Суббота, никого нет. Стоит наша кавалькада из 20 машин, милиция, все такое. Надо ехать в обход. А там такой механизм интересный, если ехать не по трассе: вы кладете шпалы, ускоритель на эти шпалы наезжает, потом на них кладется груз и переставляем их, и так всю дорогу — шпалы, потом едем, шпалы и едем. Самое главное — переехать железную дорогу. Тяжело, что, съезжая с трассы, надо ехать по целине. Там огородные участки, и мы должны были ехать через маленький огород, принадлежавший женщине, у которой муж и два сына погибли на войне, она одна. Пожилая уже. Я ей объясняю, что нам надо переехать через огород, нет возможности иной. Она мне отвечает: «Если надо, сынок, то надо». Никогда не забуду, как у человека отнимают последнее, а она вот так говорит. Весь огород перелопали. Когда мы приехали сюда, то я выставил водителям спирт, чтобы они отдохнули от души, пошел с ними на берег Волги и сказал: «Ребята, такое дело, зарплата у меня небольшая, но как будете ехать назад, отдайте этой женщине ползарплаты». И они присоединились, мы набрали денег и отдали ей. И каждый раз, когда в Тверь еду не по шоссе, а через город, каждый раз вижу этот проклятый мост — стоит до сих пор. Там все изменилось уже, все отстроили, а мост стоит.

ФРАГМЕНТЫ ЗАПИСЕЙ:
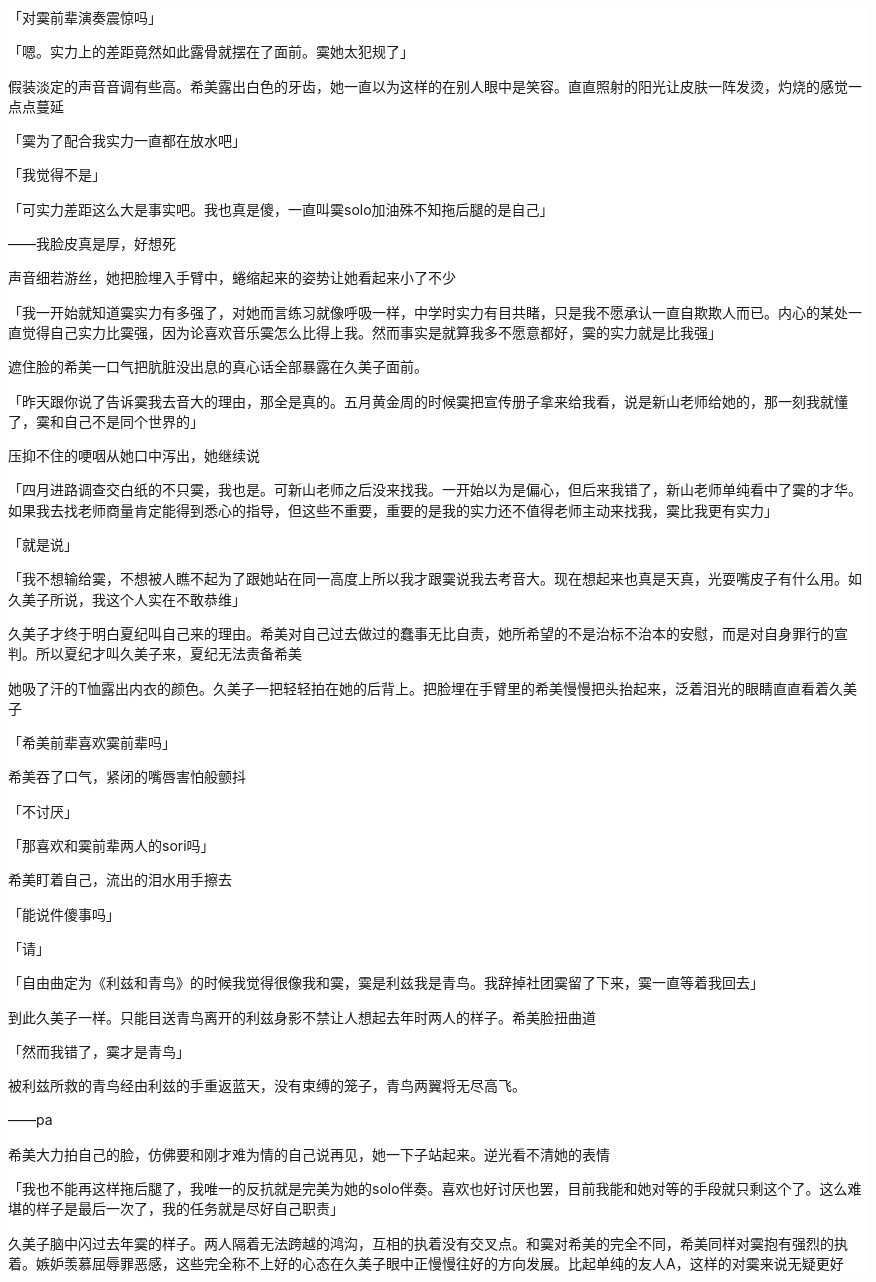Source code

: 「对霙前辈演奏震惊吗」

「嗯。实力上的差距竟然如此露骨就摆在了面前。霙她太犯规了」

假装淡定的声音音调有些高。希美露出白色的牙齿，她一直以为这样的在别人眼中是笑容。直直照射的阳光让皮肤一阵发烫，灼烧的感觉一点点蔓延

「霙为了配合我实力一直都在放水吧」

「我觉得不是」

「可实力差距这么大是事实吧。我也真是傻，一直叫霙solo加油殊不知拖后腿的是自己」

——我脸皮真是厚，好想死

声音细若游丝，她把脸埋入手臂中，蜷缩起来的姿势让她看起来小了不少

「我一开始就知道霙实力有多强了，对她而言练习就像呼吸一样，中学时实力有目共睹，只是我不愿承认一直自欺欺人而已。内心的某处一直觉得自己实力比霙强，因为论喜欢音乐霙怎么比得上我。然而事实是就算我多不愿意都好，霙的实力就是比我强」

遮住脸的希美一口气把肮脏没出息的真心话全部暴露在久美子面前。

「昨天跟你说了告诉霙我去音大的理由，那全是真的。五月黄金周的时候霙把宣传册子拿来给我看，说是新山老师给她的，那一刻我就懂了，霙和自己不是同个世界的」

压抑不住的哽咽从她口中泻出，她继续说

「四月进路调查交白纸的不只霙，我也是。可新山老师之后没来找我。一开始以为是偏心，但后来我错了，新山老师单纯看中了霙的才华。如果我去找老师商量肯定能得到悉心的指导，但这些不重要，重要的是我的实力还不值得老师主动来找我，霙比我更有实力」

「就是说」

「我不想输给霙，不想被人瞧不起为了跟她站在同一高度上所以我才跟霙说我去考音大。现在想起来也真是天真，光耍嘴皮子有什么用。如久美子所说，我这个人实在不敢恭维」

久美子才终于明白夏纪叫自己来的理由。希美对自己过去做过的蠢事无比自责，她所希望的不是治标不治本的安慰，而是对自身罪行的宣判。所以夏纪才叫久美子来，夏纪无法责备希美

她吸了汗的T恤露出内衣的颜色。久美子一把轻轻拍在她的后背上。把脸埋在手臂里的希美慢慢把头抬起来，泛着泪光的眼睛直直看着久美子

「希美前辈喜欢霙前辈吗」

希美吞了口气，紧闭的嘴唇害怕般颤抖

「不讨厌」

「那喜欢和霙前辈两人的sori吗」

希美盯着自己，流出的泪水用手擦去

「能说件傻事吗」

「请」

「自由曲定为《利兹和青鸟》的时候我觉得很像我和霙，霙是利兹我是青鸟。我辞掉社团霙留了下来，霙一直等着我回去」

到此久美子一样。只能目送青鸟离开的利兹身影不禁让人想起去年时两人的样子。希美脸扭曲道

「然而我错了，霙才是青鸟」

被利兹所救的青鸟经由利兹的手重返蓝天，没有束缚的笼子，青鸟两翼将无尽高飞。

——pa

希美大力拍自己的脸，仿佛要和刚才难为情的自己说再见，她一下子站起来。逆光看不清她的表情

「我也不能再这样拖后腿了，我唯一的反抗就是完美为她的solo伴奏。喜欢也好讨厌也罢，目前我能和她对等的手段就只剩这个了。这么难堪的样子是最后一次了，我的任务就是尽好自己职责」

久美子脑中闪过去年霙的样子。两人隔着无法跨越的鸿沟，互相的执着没有交叉点。和霙对希美的完全不同，希美同样对霙抱有强烈的执着。嫉妒羡慕屈辱罪恶感，这些完全称不上好的心态在久美子眼中正慢慢往好的方向发展。比起单纯的友人A，这样的对霙来说无疑更好
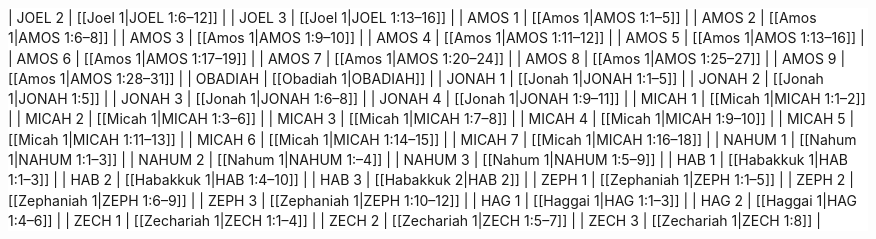| JOEL 2 | [[Joel 1\|JOEL 1:6–12]] |
| JOEL 3 | [[Joel 1\|JOEL 1:13–16]] |
| AMOS 1 | [[Amos 1\|AMOS 1:1–5]] |
| AMOS 2 | [[Amos 1\|AMOS 1:6–8]] |
| AMOS 3 | [[Amos 1\|AMOS 1:9–10]] |
| AMOS 4 | [[Amos 1\|AMOS 1:11–12]] |
| AMOS 5 | [[Amos 1\|AMOS 1:13–16]] |
| AMOS 6 | [[Amos 1\|AMOS 1:17–19]] |
| AMOS 7 | [[Amos 1\|AMOS 1:20–24]] |
| AMOS 8 | [[Amos 1\|AMOS 1:25–27]] |
| AMOS 9 | [[Amos 1\|AMOS 1:28–31]] |
| OBADIAH | [[Obadiah 1\|OBADIAH]] |
| JONAH 1 | [[Jonah 1\|JONAH 1:1–5]] |
| JONAH 2 | [[Jonah 1\|JONAH 1:5]] |
| JONAH 3 | [[Jonah 1\|JONAH 1:6–8]] |
| JONAH 4 | [[Jonah 1\|JONAH 1:9–11]] |
| MICAH 1 | [[Micah 1\|MICAH 1:1–2]] |
| MICAH 2 | [[Micah 1\|MICAH 1:3–6]] |
| MICAH 3 | [[Micah 1\|MICAH 1:7–8]] |
| MICAH 4 | [[Micah 1\|MICAH 1:9–10]] |
| MICAH 5 | [[Micah 1\|MICAH 1:11–13]] |
| MICAH 6 | [[Micah 1\|MICAH 1:14–15]] |
| MICAH 7 | [[Micah 1\|MICAH 1:16–18]] |
| NAHUM 1 | [[Nahum 1\|NAHUM 1:1–3]] |
| NAHUM 2 | [[Nahum 1\|NAHUM 1:–4]] |
| NAHUM 3 | [[Nahum 1\|NAHUM 1:5–9]] |
| HAB 1 | [[Habakkuk 1\|HAB 1:1–3]] |
| HAB 2 | [[Habakkuk 1\|HAB 1:4–10]] |
| HAB 3 | [[Habakkuk 2\|HAB 2]] |
| ZEPH 1 | [[Zephaniah 1\|ZEPH 1:1–5]] |
| ZEPH 2 | [[Zephaniah 1\|ZEPH 1:6–9]] |
| ZEPH 3 | [[Zephaniah 1\|ZEPH 1:10–12]] |
| HAG 1 | [[Haggai 1\|HAG 1:1–3]] |
| HAG 2 | [[Haggai 1\|HAG 1:4–6]] |
| ZECH 1 | [[Zechariah 1\|ZECH 1:1–4]] |
| ZECH 2 | [[Zechariah 1\|ZECH 1:5–7]] |
| ZECH 3 | [[Zechariah 1\|ZECH 1:8]] |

ЗАДАНИЯ:
1: Соответствуют ли тексту утверждения (а), (б) и (в)? Ответьте «да» или «нет» и приведите решающие слова из текста. (а) В колонне было двадцать машин. (б) Через огород можно было не ехать, был и другой путь. (в) Мост стоит до сих пор.
2: Что, согласно тексту, водители должны были отдать хозяйке огорода на обратном пути?

ОТВЕТЫ:
1:
(а) Да: «Стоит наша кавалькада из 20 машин».
(б) Нет: «нет возможности иной».
(в) Да: «стоит до сих пор».

2: Половину зарплаты.